Start of Block
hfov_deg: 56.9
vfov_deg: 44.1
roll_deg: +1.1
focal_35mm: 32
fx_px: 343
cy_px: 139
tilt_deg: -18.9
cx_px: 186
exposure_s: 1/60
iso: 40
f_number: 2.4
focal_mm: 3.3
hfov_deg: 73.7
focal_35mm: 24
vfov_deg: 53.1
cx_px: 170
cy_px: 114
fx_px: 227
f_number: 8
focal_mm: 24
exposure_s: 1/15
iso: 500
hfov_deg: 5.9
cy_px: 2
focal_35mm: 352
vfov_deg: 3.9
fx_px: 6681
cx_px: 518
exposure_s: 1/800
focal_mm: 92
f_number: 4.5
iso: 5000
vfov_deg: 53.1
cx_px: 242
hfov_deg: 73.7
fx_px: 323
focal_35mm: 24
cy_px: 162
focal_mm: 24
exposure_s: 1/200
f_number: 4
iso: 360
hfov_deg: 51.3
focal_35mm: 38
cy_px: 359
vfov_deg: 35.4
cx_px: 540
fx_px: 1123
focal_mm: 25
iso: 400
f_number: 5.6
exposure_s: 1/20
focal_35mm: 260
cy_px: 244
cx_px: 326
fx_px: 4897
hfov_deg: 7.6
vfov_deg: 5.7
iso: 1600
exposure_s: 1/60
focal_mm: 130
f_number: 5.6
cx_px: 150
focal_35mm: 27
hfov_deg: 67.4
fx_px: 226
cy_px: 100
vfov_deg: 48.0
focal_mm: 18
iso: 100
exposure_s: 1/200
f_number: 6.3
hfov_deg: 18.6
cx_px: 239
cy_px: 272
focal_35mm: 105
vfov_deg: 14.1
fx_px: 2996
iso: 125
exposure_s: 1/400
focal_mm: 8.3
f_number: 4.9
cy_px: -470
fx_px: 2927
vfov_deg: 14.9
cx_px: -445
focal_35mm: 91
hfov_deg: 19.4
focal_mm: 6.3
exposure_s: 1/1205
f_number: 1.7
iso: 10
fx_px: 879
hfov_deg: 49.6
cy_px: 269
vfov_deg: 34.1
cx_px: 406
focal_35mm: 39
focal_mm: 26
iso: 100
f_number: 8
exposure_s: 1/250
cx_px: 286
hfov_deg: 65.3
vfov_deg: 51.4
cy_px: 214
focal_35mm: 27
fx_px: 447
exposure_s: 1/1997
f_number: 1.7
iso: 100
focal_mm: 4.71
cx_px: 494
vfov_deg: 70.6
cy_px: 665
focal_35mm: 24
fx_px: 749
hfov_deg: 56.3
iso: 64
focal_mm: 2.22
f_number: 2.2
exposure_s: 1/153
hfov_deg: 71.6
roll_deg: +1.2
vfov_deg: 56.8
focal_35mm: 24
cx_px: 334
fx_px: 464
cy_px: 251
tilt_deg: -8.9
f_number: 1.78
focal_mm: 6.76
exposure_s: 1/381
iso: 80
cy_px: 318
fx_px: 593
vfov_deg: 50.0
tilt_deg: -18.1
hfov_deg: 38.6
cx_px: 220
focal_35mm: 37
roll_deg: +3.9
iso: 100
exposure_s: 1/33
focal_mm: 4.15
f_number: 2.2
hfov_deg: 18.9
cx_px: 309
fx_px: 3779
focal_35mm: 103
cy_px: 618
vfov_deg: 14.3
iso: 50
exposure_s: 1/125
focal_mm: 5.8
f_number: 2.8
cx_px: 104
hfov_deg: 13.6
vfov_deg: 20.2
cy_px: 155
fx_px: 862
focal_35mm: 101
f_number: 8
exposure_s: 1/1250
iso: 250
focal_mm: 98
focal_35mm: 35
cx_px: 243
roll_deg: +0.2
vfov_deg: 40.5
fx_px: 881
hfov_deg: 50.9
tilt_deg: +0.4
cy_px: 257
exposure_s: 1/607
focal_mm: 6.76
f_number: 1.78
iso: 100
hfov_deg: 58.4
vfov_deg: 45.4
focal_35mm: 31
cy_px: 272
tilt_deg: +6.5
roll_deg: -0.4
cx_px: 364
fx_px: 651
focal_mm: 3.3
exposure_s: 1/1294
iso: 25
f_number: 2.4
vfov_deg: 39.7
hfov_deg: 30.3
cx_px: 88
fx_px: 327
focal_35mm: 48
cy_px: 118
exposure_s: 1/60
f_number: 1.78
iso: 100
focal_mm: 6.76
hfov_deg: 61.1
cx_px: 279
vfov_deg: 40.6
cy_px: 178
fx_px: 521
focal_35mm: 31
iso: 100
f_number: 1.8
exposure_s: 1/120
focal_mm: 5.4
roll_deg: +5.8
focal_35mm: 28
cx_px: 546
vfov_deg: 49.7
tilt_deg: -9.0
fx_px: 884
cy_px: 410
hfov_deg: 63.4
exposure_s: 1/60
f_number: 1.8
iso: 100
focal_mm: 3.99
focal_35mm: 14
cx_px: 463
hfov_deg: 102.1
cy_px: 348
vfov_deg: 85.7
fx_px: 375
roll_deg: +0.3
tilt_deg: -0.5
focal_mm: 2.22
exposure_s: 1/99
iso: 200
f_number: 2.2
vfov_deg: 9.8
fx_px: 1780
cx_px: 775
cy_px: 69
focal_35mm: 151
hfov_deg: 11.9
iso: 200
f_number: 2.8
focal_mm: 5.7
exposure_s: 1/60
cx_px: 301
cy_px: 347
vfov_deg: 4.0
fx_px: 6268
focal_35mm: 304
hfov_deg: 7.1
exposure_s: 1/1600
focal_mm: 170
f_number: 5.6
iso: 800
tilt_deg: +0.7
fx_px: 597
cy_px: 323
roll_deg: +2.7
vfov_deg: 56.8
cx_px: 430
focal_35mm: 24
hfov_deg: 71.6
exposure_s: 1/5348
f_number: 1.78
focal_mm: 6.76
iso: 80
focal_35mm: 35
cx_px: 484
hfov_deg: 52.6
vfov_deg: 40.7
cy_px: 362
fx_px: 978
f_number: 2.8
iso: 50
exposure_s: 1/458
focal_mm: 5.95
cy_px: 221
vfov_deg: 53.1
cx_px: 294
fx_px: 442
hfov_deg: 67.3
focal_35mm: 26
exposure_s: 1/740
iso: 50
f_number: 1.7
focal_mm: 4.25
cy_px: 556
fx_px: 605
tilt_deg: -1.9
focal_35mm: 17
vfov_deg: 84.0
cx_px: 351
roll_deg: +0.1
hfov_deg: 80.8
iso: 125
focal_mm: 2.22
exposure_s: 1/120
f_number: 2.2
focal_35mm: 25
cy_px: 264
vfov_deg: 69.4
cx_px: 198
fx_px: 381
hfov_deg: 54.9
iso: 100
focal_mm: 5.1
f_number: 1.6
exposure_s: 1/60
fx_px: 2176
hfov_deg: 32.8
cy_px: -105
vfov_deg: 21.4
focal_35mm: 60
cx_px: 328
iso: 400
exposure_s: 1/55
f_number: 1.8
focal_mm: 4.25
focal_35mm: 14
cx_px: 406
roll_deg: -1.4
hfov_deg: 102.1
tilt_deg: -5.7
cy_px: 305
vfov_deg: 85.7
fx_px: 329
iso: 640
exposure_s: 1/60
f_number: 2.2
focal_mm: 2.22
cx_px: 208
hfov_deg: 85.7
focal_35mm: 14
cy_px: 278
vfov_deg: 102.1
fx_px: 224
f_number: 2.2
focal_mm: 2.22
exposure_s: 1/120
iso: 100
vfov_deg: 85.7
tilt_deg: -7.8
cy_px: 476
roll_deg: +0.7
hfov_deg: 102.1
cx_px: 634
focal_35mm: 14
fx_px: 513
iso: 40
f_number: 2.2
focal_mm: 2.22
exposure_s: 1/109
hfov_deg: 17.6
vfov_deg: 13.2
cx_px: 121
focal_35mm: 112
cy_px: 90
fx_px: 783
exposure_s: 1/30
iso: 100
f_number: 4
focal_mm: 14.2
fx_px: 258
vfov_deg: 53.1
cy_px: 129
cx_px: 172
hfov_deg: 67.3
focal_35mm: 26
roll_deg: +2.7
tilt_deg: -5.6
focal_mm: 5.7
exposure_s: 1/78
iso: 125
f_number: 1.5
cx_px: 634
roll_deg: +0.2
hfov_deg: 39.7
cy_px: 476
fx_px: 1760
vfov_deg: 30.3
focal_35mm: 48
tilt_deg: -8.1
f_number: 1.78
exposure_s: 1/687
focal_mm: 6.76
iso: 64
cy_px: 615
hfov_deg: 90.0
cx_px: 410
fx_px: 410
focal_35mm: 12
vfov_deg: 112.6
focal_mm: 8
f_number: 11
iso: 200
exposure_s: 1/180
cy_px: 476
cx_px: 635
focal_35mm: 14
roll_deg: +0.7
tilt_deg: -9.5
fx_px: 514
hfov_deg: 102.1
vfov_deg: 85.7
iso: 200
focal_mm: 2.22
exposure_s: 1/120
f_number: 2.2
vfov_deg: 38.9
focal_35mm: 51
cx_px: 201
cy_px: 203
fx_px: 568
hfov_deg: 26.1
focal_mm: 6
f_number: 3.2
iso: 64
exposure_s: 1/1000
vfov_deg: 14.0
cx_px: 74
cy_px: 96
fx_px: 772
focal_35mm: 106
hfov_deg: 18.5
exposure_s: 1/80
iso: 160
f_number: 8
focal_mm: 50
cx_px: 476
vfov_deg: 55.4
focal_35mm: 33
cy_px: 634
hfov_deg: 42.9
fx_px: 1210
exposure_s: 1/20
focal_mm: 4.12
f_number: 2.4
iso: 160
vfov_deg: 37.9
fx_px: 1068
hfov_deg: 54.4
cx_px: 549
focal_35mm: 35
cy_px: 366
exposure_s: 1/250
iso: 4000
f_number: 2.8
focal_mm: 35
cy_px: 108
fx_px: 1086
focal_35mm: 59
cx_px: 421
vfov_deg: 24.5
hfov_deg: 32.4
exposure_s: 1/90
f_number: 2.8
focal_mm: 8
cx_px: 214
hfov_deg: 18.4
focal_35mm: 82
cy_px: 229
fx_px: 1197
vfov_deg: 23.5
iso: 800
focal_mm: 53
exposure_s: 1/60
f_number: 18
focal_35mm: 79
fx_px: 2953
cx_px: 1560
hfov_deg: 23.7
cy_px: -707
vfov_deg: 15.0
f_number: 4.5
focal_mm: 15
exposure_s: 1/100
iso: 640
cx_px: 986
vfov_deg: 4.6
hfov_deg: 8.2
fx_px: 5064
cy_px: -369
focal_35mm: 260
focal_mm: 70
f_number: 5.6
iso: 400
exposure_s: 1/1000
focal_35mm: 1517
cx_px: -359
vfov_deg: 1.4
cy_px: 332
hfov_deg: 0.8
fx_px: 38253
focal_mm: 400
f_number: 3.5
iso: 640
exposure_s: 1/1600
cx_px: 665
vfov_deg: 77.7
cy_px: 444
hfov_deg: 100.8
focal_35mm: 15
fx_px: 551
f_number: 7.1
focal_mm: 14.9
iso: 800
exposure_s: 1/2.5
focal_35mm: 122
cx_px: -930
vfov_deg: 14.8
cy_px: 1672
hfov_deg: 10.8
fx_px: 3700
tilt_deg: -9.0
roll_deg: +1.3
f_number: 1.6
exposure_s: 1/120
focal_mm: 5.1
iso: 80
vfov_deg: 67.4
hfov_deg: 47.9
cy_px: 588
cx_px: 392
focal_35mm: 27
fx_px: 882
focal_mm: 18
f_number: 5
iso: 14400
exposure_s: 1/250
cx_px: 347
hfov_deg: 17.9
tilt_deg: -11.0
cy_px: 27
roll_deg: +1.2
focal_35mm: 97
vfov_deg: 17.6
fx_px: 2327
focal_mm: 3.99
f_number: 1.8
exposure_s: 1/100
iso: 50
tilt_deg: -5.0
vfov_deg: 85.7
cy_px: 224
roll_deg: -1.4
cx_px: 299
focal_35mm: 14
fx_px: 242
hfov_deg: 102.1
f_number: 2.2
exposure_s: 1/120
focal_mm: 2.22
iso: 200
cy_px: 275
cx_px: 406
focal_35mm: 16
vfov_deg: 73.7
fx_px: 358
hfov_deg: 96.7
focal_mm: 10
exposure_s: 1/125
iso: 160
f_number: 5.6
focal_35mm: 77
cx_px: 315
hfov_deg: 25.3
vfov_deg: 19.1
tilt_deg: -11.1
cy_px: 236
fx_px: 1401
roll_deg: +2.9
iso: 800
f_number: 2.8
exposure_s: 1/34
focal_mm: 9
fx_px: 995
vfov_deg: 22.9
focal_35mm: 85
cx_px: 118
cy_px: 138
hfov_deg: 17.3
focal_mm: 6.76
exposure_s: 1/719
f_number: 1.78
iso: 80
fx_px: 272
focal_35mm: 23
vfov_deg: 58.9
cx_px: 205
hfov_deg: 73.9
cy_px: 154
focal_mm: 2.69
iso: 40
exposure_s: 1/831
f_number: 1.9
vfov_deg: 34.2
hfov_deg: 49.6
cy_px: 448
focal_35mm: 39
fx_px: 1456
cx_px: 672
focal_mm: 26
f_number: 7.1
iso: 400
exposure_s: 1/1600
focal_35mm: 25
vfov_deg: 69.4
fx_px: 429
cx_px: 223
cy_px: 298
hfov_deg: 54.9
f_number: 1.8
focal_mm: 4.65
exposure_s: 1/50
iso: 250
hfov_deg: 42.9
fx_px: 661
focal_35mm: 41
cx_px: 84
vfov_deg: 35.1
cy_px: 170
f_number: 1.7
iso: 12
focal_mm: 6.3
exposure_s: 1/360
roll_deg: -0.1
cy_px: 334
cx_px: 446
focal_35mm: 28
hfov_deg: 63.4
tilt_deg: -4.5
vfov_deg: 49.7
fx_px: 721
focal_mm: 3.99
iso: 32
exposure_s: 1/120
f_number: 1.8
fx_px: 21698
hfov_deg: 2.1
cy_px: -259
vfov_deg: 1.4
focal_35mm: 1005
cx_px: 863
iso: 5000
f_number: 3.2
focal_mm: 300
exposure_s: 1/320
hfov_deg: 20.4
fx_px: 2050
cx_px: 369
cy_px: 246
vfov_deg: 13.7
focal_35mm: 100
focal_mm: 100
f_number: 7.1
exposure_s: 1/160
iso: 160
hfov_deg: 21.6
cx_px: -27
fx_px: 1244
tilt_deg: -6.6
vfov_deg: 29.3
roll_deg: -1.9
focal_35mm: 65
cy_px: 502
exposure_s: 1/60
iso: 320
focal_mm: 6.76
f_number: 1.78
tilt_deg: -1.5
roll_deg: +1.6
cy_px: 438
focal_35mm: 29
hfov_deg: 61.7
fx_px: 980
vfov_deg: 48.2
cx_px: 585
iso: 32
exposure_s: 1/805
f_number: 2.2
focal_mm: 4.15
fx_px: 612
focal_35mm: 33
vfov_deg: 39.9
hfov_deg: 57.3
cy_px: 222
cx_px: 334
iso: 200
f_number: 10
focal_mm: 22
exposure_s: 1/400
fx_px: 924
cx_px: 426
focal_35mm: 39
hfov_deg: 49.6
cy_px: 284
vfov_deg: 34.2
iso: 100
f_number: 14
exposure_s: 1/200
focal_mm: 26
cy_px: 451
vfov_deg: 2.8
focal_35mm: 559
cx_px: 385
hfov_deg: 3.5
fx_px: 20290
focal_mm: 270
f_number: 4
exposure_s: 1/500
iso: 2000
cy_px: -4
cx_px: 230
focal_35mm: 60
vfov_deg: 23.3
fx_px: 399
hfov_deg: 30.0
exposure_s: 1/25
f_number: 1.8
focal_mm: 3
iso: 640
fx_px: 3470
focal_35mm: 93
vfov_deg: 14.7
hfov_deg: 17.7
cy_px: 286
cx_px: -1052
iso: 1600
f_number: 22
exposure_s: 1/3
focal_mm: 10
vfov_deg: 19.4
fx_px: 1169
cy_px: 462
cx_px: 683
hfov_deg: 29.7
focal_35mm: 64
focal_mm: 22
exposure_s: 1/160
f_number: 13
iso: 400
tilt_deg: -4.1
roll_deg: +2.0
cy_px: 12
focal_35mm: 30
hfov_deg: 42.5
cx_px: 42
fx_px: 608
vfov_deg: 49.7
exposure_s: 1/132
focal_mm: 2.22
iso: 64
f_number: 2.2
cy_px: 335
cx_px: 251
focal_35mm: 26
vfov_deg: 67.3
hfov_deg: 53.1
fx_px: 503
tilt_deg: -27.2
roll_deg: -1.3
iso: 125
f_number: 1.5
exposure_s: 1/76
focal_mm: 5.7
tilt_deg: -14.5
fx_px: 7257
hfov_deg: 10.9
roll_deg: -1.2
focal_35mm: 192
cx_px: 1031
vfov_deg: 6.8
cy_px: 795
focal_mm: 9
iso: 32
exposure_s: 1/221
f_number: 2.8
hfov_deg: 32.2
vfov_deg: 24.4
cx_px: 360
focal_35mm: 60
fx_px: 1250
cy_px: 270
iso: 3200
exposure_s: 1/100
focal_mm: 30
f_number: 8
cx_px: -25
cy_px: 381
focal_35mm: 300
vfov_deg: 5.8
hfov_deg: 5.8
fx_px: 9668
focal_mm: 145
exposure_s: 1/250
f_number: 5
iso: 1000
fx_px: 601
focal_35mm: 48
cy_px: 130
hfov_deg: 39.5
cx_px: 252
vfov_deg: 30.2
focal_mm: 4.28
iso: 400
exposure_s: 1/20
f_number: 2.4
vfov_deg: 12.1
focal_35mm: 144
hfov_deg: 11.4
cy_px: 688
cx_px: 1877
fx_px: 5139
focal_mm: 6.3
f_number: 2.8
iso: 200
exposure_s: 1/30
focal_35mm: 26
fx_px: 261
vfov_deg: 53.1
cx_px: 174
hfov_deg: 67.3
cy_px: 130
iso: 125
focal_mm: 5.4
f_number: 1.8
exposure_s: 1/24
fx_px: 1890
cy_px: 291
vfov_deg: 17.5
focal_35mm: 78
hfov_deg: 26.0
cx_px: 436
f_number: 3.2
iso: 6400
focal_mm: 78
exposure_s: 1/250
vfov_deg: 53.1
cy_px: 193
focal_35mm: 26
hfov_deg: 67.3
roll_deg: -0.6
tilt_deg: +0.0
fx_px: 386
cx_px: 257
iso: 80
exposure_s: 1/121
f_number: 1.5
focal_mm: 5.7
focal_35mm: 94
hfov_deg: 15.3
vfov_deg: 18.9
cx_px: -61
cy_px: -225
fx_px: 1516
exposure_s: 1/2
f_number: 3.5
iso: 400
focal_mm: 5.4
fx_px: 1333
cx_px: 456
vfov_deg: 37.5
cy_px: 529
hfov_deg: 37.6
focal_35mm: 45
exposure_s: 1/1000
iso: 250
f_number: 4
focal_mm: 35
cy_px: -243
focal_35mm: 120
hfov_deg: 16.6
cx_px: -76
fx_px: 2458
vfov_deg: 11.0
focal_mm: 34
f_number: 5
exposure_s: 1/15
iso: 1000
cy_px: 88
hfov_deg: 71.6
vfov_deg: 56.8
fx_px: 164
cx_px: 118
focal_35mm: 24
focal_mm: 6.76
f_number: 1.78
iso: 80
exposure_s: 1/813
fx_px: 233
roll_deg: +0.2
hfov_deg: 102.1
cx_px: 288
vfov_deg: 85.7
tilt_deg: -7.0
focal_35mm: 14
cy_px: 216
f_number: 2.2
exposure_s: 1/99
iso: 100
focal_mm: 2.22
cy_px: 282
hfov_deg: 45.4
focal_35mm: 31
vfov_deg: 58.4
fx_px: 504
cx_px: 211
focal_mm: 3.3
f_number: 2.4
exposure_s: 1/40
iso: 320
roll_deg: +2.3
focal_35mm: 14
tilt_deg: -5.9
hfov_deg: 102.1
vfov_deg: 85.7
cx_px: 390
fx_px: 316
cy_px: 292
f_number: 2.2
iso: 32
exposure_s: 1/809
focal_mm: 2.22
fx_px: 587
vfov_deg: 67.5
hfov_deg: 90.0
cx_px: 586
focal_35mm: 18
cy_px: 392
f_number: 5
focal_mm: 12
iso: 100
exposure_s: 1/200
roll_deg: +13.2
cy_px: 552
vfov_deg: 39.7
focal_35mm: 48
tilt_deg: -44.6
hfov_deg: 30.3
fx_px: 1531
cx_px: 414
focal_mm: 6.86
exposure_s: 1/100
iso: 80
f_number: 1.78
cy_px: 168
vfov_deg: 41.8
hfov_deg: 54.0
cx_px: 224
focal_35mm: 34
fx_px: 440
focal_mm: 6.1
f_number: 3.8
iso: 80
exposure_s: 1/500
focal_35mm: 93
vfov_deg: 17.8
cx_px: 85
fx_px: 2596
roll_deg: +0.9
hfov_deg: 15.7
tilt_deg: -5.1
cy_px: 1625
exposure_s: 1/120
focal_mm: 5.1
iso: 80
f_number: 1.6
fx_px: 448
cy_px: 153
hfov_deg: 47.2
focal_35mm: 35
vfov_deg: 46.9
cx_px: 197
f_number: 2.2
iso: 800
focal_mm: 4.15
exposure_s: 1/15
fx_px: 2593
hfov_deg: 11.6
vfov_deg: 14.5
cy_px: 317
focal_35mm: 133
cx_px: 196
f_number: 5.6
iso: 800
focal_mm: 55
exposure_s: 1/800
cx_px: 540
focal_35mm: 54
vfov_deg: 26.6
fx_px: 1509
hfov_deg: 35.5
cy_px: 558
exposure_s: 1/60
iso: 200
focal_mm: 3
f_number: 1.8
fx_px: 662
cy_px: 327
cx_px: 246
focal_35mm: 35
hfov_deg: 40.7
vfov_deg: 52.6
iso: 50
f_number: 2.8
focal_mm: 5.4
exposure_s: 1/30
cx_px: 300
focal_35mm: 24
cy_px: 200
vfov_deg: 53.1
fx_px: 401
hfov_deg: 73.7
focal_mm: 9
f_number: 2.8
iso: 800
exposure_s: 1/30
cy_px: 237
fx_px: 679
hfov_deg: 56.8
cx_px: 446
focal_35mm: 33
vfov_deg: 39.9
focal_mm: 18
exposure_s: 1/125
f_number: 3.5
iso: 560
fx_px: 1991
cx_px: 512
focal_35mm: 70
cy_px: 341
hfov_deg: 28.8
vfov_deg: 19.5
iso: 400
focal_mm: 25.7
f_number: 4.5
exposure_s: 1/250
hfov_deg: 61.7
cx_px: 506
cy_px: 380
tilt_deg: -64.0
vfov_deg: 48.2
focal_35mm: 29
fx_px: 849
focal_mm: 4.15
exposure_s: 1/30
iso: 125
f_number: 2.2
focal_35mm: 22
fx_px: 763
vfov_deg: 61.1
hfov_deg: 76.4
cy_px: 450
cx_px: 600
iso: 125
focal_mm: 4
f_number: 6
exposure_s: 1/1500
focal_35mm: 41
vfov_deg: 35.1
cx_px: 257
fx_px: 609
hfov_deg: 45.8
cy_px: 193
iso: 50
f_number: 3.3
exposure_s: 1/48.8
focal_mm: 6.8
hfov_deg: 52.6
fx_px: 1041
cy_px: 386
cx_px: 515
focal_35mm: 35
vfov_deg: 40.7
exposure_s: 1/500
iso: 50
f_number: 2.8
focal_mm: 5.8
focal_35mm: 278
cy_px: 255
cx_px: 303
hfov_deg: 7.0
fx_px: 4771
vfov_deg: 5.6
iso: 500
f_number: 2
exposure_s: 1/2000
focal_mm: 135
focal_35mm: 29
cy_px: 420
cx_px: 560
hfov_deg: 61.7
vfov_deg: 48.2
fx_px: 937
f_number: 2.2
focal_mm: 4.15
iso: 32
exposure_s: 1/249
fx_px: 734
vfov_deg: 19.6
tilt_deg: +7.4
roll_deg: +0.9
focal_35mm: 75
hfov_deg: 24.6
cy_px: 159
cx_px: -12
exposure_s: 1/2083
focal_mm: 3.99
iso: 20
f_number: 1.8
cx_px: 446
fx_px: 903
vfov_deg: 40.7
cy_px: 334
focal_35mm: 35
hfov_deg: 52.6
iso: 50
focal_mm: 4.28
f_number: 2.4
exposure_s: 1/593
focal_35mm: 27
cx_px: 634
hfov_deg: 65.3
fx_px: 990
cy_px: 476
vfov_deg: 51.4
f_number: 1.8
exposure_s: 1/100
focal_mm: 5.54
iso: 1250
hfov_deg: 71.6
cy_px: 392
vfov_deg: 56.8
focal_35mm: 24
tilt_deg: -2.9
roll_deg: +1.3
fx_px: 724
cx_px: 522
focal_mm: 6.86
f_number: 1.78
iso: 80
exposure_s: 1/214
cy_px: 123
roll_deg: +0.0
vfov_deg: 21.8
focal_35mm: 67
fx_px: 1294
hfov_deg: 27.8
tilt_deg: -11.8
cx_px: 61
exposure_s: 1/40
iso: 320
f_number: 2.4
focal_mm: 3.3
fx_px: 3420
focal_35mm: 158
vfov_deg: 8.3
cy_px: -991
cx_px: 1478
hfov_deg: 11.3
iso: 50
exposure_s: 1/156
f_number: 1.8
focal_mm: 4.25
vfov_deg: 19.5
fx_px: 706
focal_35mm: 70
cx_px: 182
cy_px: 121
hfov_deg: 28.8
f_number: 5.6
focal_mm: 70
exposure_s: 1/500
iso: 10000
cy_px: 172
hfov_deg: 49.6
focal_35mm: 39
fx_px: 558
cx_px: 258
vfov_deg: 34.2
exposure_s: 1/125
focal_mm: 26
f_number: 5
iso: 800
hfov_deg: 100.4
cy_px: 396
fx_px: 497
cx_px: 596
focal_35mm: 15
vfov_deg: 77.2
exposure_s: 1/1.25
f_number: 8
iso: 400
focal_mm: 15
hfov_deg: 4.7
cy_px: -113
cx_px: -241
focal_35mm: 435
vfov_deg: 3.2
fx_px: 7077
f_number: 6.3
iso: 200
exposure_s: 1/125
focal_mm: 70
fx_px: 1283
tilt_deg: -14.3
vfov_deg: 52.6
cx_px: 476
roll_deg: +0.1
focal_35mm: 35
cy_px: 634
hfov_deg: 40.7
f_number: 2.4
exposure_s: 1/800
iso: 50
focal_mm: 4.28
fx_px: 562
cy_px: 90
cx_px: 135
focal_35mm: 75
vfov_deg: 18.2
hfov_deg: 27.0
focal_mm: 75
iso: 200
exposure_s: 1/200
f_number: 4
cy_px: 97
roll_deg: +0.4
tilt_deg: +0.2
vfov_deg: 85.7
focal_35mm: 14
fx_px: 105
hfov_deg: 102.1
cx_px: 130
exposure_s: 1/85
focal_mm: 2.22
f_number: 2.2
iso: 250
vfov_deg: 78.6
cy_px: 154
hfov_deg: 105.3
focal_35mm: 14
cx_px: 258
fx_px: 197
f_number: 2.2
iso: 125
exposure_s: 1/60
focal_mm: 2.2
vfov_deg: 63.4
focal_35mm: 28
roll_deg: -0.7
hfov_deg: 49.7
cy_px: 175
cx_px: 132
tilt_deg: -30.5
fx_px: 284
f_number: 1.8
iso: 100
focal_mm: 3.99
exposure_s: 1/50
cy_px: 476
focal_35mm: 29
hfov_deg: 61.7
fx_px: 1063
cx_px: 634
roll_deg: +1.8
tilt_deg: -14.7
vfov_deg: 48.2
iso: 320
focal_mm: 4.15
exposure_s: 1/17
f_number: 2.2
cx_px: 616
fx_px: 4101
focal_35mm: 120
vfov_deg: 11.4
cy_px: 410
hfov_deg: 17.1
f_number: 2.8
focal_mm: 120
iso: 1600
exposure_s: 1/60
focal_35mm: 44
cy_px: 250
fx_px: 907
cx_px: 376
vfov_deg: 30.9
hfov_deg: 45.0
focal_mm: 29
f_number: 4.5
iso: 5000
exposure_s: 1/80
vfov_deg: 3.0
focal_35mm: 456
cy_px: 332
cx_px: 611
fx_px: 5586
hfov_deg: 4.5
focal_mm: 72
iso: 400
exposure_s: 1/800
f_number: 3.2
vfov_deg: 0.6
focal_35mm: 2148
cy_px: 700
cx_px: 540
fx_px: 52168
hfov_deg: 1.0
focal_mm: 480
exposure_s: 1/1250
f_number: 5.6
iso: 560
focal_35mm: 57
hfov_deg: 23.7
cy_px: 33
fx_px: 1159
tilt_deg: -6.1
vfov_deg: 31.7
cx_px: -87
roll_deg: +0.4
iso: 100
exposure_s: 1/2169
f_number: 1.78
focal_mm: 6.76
End of Block
◆ **TASK**:
Copy out, word for word, the part of the entries above that begins at the line with "cx_px: 1478" and ends at the line with "focal_35mm: 2148", including both.

◆ **SOLUTION TO THIS TASK**:
cx_px: 1478
hfov_deg: 11.3
iso: 50
exposure_s: 1/156
f_number: 1.8
focal_mm: 4.25
vfov_deg: 19.5
fx_px: 706
focal_35mm: 70
cx_px: 182
cy_px: 121
hfov_deg: 28.8
f_number: 5.6
focal_mm: 70
exposure_s: 1/500
iso: 10000
cy_px: 172
hfov_deg: 49.6
focal_35mm: 39
fx_px: 558
cx_px: 258
vfov_deg: 34.2
exposure_s: 1/125
focal_mm: 26
f_number: 5
iso: 800
hfov_deg: 100.4
cy_px: 396
fx_px: 497
cx_px: 596
focal_35mm: 15
vfov_deg: 77.2
exposure_s: 1/1.25
f_number: 8
iso: 400
focal_mm: 15
hfov_deg: 4.7
cy_px: -113
cx_px: -241
focal_35mm: 435
vfov_deg: 3.2
fx_px: 7077
f_number: 6.3
iso: 200
exposure_s: 1/125
focal_mm: 70
fx_px: 1283
tilt_deg: -14.3
vfov_deg: 52.6
cx_px: 476
roll_deg: +0.1
focal_35mm: 35
cy_px: 634
hfov_deg: 40.7
f_number: 2.4
exposure_s: 1/800
iso: 50
focal_mm: 4.28
fx_px: 562
cy_px: 90
cx_px: 135
focal_35mm: 75
vfov_deg: 18.2
hfov_deg: 27.0
focal_mm: 75
iso: 200
exposure_s: 1/200
f_number: 4
cy_px: 97
roll_deg: +0.4
tilt_deg: +0.2
vfov_deg: 85.7
focal_35mm: 14
fx_px: 105
hfov_deg: 102.1
cx_px: 130
exposure_s: 1/85
focal_mm: 2.22
f_number: 2.2
iso: 250
vfov_deg: 78.6
cy_px: 154
hfov_deg: 105.3
focal_35mm: 14
cx_px: 258
fx_px: 197
f_number: 2.2
iso: 125
exposure_s: 1/60
focal_mm: 2.2
vfov_deg: 63.4
focal_35mm: 28
roll_deg: -0.7
hfov_deg: 49.7
cy_px: 175
cx_px: 132
tilt_deg: -30.5
fx_px: 284
f_number: 1.8
iso: 100
focal_mm: 3.99
exposure_s: 1/50
cy_px: 476
focal_35mm: 29
hfov_deg: 61.7
fx_px: 1063
cx_px: 634
roll_deg: +1.8
tilt_deg: -14.7
vfov_deg: 48.2
iso: 320
focal_mm: 4.15
exposure_s: 1/17
f_number: 2.2
cx_px: 616
fx_px: 4101
focal_35mm: 120
vfov_deg: 11.4
cy_px: 410
hfov_deg: 17.1
f_number: 2.8
focal_mm: 120
iso: 1600
exposure_s: 1/60
focal_35mm: 44
cy_px: 250
fx_px: 907
cx_px: 376
vfov_deg: 30.9
hfov_deg: 45.0
focal_mm: 29
f_number: 4.5
iso: 5000
exposure_s: 1/80
vfov_deg: 3.0
focal_35mm: 456
cy_px: 332
cx_px: 611
fx_px: 5586
hfov_deg: 4.5
focal_mm: 72
iso: 400
exposure_s: 1/800
f_number: 3.2
vfov_deg: 0.6
focal_35mm: 2148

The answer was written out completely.